EXERCISE BRIEF. From the entries that follow, list every line in which the string "Midnatt" appears.

DATA IN THIS EXERCISE.
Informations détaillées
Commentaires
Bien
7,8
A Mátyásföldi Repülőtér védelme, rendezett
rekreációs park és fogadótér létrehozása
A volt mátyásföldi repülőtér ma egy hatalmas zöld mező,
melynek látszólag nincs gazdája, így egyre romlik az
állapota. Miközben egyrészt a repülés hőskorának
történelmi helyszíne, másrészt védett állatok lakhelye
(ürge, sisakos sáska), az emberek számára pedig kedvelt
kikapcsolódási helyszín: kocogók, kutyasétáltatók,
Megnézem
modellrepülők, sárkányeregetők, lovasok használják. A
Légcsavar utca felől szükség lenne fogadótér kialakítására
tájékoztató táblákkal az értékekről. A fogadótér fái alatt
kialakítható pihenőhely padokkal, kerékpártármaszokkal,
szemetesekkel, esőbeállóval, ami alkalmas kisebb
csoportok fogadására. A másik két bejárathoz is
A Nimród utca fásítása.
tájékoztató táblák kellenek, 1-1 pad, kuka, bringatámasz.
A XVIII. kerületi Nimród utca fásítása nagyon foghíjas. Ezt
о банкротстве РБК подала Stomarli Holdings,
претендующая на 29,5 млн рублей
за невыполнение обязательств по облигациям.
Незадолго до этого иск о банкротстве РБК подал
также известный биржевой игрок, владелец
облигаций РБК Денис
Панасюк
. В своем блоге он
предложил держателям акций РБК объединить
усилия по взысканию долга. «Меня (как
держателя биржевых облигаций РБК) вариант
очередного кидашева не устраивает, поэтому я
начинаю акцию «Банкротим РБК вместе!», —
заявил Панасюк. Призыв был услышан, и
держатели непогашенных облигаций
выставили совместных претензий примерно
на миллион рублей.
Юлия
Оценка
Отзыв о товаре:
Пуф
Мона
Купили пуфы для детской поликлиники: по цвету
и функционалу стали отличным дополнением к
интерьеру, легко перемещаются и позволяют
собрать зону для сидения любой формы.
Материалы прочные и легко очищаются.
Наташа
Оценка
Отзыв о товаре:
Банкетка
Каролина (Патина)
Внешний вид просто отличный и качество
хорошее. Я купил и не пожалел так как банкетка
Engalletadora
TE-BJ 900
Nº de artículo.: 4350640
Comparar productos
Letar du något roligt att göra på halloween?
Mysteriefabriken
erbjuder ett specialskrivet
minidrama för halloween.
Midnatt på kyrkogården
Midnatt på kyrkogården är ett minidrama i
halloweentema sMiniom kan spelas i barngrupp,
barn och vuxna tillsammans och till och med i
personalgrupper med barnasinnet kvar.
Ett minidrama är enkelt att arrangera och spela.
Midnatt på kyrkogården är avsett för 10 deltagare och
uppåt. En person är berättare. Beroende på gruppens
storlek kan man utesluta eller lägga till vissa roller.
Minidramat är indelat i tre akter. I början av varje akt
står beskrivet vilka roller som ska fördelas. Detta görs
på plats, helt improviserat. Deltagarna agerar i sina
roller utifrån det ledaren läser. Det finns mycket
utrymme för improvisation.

TASK SOLUTION.
Midnatt på kyrkogården
Midnatt på kyrkogården är ett minidrama i
Midnatt på kyrkogården är avsett för 10 deltagare och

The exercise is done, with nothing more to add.